We have become somewhat disconnected from the land, using its resources for our own pleasure, convenience, and economic benefit. From the field of Ecopsychology, we hypothesize that this disconnection from the land produces an underlying feeling of unwholeness and longing. We search for “things”, people and products to help us feel whole and happy again.
Advertisers prey on this and psychologists in marketing and advertising help them, and they use it to create our current day situation, where we instictually jump in the car or hop on Amazon to buy whatever we “need”.
Yet, as we have seen with the tomato trellis, it is actually more rare that we ever “need” to buy most things. Especially on some land, with a small homestead, you can find, grow, raise, cut down, barter, and borrow from the land and neighbors. It may start with a simple tomato trellis made from renewable and re-usable resources on our own land, to show respect and connection to our land and boldly go against the grain of advertising and mindless spending; but sustainable living goes a bit deeper.
Sustainable living puts a theory into action, by re-building a connection to our land and our community. And it connects us back to our own capabilities to create things.

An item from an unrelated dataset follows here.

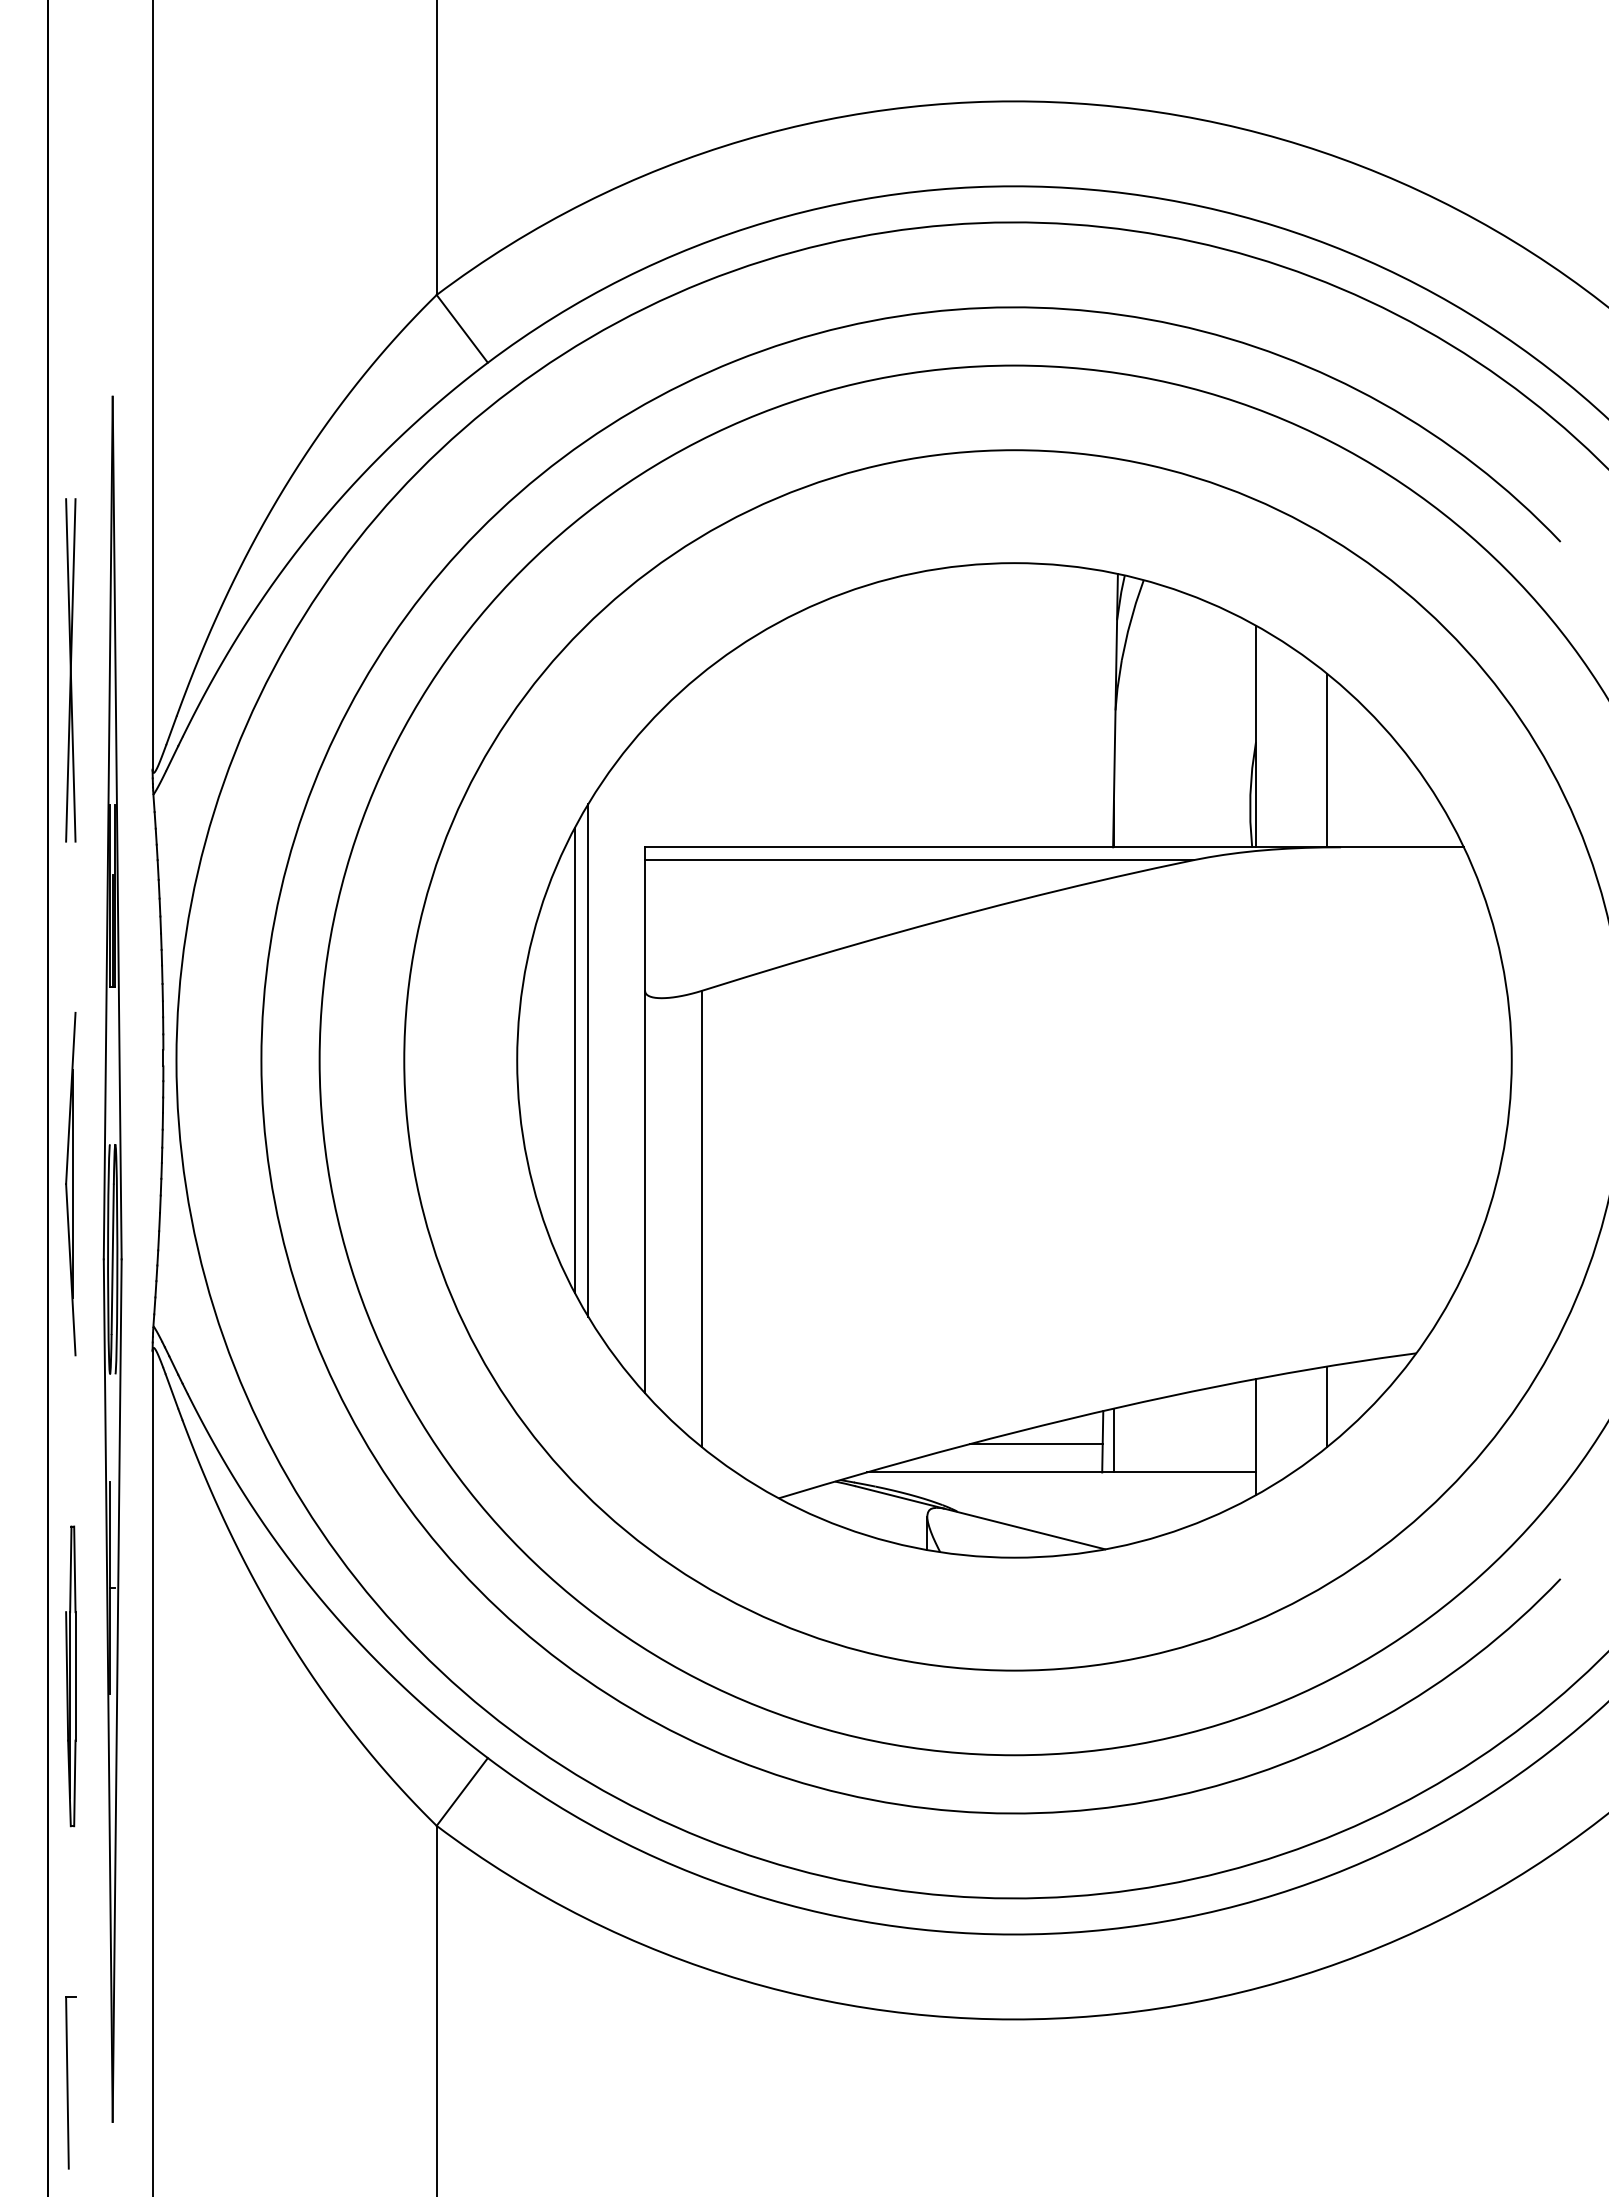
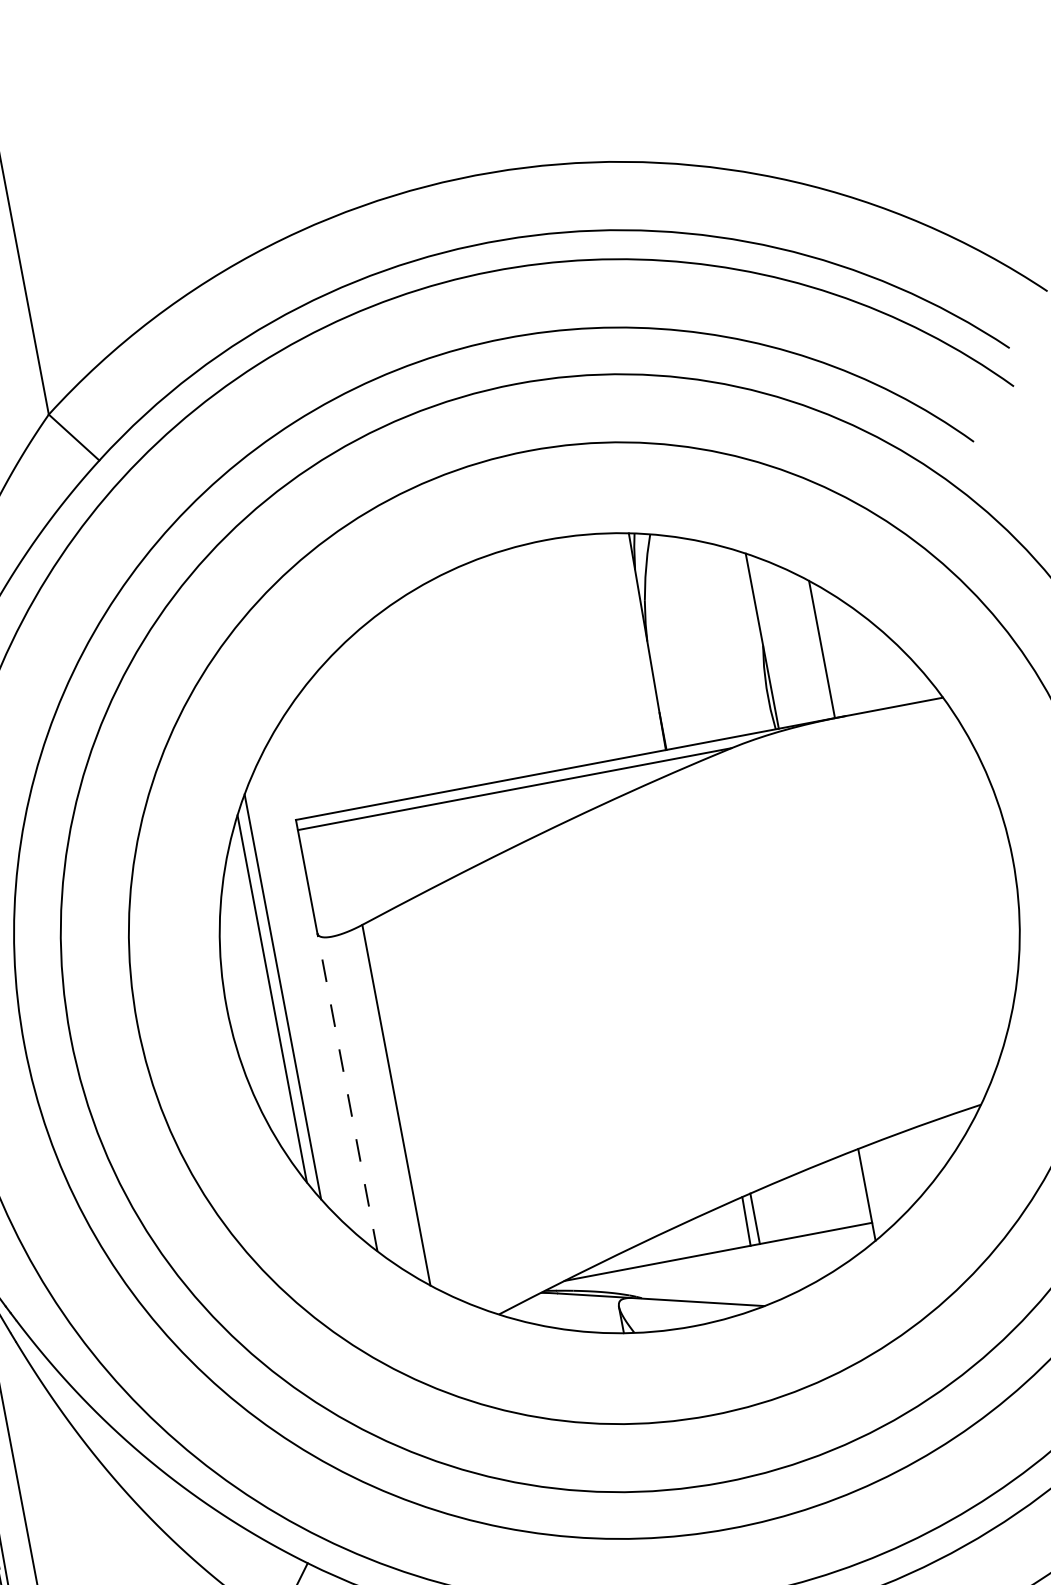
line: (645, 1191) -> (347, 1091), solid -> dashed
line: (1327, 1406) -> (918, 1159), removed
line: (1036, 1444) -> (694, 1233), removed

With my hands in the dirt and carrying a log on my back, I can actually feel the healing throughout my body and mind; where this deeper wound of disconnection that is not adequately managed by the band-aid dopamine rush of buying and spending, is replaced by awareness, appreciation, and joy with the land and my family.
Oh ya, and isn’t Aza cute in this picture!
If this idea intrigues you, try a little experiment….
Over the next week notice when you are about to buy something and consider if it is actually something you could make yourself, or use what you already have, or just somehow do differently that is more in alignment with your values? Share with us what comes up in the comments below!
For us, this moment of “consumer mindfulness” and getting off our autopilot of just buying what we need, allows us to have fun being creative, saves us money, and feels great to be living in alignment with our value of sustainability and self-sufficiency.